# [Texto para análise]
▬▬▬▬▬▬▬▬▬▬
Greves nos EUA já afetam produção de carros vendidos no Brasil
Ford F-150, RAM, Grand Cherokee e outros veículos tiveram produção comprometida com persistência da greve há quase um mês
Autos Carros|Marcos Camargo Jr e Marcos Camargo Jr.

Prestes a completar um mês, a greve que afeta grandes fábricas de carros nos Estados Unidos já ameaçam a produção de muitos carros que são exportados para vários países, incluindo o Brasil.
O United Auto Workers (UAW) conseguiu paralisar as atividades em boa parte das fábricas da General Motors, Ford e Stellantis que inclui as marcas Jeep e RAM. Atualmente 38 fábricas incluindo centros de distribuição de peças estão parcial ou totalmente fechados em diversos estados. Na última semana o sindicato contou 25.000 trabalhadores parados em meio às negociações de melhores condições financeiras de trabalho nos Estados Unidos.

Com esse impacto modelos já lançados no Brasil poderão ter a produção e entregas comprometidos ainda que o mercado nacional receba muitos desses produtos em baixo volume. A planta da Jeep em Detroit que produz o recém-lançado Grand Cherokee 4xe nos Estados Unidos está com a produção comprometida. Na cidade de Warren, também na região de Detroit, a produção da RAM também já foi afetada.

No início desta semana a Ford anunciou a demissão de mais 495 pessoas em um total de 1.800 demitidos. Em breve o Brasil terá o lançamento do Mustang Mach-E elétrico que também terá produção comprometida. O mesmo vale para o F-150, veículo líder em vendas, que também é vendido no mercado nacional desde o início desse ano.
▬▬▬▬▬▬▬▬▬▬
# [Questões propostas]
1 - No texto sobre a greve nas fábricas de carros dos EUA, quantos trabalhadores parados o sindicato contou na última semana?
2 - Escreva a continuação do texto sobre a greve nas fábricas de carros dos EUA, começando logo após a última frase.

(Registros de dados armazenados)
▬▬▬▬▬▬▬▬▬▬
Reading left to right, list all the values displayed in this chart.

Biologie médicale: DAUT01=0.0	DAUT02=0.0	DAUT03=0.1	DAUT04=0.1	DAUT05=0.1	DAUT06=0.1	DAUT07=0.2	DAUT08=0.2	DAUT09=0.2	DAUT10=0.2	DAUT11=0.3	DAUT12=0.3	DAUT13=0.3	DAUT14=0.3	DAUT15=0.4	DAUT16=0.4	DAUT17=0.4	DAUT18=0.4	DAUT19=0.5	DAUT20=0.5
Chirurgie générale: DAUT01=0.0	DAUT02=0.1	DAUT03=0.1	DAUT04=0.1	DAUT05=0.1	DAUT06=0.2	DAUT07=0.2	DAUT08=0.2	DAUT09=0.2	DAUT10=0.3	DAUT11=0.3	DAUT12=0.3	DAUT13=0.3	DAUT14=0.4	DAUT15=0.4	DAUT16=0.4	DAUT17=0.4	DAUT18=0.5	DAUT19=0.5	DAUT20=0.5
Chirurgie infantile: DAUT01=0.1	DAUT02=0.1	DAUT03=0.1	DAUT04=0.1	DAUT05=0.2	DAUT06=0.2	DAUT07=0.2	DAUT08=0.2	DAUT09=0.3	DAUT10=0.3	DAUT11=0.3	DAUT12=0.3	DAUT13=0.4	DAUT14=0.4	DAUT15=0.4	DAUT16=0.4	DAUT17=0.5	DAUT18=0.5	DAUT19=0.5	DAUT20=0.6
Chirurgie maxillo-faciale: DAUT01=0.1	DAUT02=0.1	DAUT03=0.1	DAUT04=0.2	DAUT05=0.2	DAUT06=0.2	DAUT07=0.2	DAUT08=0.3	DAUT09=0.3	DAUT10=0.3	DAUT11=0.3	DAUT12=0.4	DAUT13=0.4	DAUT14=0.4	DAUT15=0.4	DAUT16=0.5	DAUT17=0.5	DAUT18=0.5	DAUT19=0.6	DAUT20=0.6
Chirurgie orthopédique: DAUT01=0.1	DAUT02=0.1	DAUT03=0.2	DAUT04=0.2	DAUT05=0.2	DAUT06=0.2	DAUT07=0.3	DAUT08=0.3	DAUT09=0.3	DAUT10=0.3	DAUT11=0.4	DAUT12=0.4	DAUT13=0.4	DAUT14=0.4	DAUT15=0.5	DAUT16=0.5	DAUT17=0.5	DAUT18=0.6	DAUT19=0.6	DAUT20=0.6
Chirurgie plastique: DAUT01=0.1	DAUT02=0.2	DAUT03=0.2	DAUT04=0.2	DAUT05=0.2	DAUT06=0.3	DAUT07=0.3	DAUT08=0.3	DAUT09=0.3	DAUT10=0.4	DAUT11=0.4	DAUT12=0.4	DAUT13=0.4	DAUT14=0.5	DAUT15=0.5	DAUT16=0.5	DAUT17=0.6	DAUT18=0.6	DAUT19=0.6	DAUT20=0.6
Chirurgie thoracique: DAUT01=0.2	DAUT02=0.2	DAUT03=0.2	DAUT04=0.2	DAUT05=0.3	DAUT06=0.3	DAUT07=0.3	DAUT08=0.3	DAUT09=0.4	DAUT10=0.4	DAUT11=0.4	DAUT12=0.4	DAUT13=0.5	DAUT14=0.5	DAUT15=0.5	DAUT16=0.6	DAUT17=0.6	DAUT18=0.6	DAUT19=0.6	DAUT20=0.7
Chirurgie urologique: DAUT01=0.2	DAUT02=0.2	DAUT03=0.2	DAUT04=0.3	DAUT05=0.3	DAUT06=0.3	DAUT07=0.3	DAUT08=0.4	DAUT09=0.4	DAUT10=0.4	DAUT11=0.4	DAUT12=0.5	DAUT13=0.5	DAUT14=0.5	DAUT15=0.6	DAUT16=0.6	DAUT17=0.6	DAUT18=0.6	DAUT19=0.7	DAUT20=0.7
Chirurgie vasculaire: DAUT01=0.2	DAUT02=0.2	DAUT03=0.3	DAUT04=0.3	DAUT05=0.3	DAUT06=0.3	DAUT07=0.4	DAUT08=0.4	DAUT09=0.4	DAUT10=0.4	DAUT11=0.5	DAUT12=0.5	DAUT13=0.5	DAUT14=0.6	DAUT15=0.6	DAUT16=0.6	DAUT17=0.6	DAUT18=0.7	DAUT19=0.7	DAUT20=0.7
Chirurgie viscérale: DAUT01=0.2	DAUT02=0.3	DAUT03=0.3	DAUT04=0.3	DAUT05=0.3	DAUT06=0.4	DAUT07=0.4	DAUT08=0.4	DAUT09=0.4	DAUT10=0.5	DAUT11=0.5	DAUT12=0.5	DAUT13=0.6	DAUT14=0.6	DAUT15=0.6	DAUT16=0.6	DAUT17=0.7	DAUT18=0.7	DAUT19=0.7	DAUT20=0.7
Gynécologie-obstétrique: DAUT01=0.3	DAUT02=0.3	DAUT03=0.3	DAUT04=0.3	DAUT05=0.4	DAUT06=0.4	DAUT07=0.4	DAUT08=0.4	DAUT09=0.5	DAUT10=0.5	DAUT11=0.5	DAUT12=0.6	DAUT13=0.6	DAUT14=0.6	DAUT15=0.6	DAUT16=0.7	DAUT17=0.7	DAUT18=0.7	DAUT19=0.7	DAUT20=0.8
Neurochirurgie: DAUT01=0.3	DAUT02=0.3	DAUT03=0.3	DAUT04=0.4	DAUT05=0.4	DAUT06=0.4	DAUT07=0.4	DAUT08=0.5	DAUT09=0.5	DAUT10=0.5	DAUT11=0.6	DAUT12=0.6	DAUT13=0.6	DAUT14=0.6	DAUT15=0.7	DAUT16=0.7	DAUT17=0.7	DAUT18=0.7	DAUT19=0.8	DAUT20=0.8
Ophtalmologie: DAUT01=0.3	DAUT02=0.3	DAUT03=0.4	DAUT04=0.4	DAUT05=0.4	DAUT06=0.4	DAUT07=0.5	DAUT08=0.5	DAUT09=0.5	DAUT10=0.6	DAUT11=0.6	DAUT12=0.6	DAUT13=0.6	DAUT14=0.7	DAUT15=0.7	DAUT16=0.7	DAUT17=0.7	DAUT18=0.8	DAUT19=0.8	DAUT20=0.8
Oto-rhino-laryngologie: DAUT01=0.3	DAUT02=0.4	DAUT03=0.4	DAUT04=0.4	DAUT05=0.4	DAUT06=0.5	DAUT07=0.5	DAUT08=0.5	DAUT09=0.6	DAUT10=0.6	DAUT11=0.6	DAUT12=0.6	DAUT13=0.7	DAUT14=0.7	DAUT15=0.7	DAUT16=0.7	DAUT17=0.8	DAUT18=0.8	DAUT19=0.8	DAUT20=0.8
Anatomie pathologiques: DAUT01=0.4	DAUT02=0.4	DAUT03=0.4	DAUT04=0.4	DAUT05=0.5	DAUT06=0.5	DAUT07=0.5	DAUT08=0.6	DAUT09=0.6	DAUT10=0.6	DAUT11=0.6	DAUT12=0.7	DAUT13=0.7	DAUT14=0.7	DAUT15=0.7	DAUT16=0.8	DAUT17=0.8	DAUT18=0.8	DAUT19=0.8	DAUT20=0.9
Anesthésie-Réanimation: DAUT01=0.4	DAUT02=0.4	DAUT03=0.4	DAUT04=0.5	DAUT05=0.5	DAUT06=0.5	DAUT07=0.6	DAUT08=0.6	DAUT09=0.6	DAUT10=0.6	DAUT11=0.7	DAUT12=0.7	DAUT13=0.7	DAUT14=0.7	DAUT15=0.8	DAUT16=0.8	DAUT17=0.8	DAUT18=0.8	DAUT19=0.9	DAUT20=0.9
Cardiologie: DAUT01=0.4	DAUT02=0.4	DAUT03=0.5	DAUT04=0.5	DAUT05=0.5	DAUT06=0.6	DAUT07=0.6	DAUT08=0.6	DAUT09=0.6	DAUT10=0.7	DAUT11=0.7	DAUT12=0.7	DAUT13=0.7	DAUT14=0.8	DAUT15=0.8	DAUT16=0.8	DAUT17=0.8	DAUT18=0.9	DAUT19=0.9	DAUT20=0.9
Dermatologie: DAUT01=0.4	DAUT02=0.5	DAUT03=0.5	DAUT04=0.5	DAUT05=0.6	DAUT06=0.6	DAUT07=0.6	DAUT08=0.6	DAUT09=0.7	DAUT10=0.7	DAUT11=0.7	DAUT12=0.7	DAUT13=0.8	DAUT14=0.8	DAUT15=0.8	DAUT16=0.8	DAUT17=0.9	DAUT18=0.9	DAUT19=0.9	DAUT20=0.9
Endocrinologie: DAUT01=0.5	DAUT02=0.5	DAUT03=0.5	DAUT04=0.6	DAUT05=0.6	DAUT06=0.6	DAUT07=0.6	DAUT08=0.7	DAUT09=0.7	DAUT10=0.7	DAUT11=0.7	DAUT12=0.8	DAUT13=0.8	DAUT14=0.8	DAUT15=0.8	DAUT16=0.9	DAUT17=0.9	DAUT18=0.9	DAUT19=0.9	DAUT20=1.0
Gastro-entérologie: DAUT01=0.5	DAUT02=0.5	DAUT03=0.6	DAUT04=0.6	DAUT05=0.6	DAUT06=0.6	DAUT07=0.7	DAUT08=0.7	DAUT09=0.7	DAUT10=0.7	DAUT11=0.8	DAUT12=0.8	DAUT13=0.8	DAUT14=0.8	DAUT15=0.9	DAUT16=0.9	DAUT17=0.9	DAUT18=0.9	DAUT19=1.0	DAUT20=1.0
▬▬▬▬▬▬▬▬▬▬
# [Respostas por questão]
1 - 25.000 trabalhadores.

2 -
As greves e protestos ficaram mais intensos quando a GM anunciou que iria dar cobertura do sindicato aos trabalhadores de suas linhas de montagem de carros elétricos. A equiparação soou como uma provocação a alguns grupos de funcionários que não tem proteções de seguro adicional e multa por desligamento entre outros benefícios. Diferente do Brasil com a CLT, bonificações e vantagens contratuais são negociados caso a caso entre sindicatos e as empresas.
No Canadá, a General Motors entrou em acordo com o sindicato UNIFOR ao oferecer um aumento de 25% nos salários e proteções adicionais de pensões e outros benefícios. No total 4200 funcionários fizeram uma greve temporária mas já voltaram ao trabalho.

Shawn Fain, presidente do UAW, tem dito à imprensa que as negociações dos sindicatos estão avançando em meio a algumas conquistas para os trabalhadores, na visão do executivo. No mercado norteamericano, a produção ainda está 20% do nível pré-pandemia. Os trabalhadores dos sindicatos querem um reajuste da ordem de 40%. As empresas oferecem entre 20 e 30% de aumento salarial justificando falta de recursos.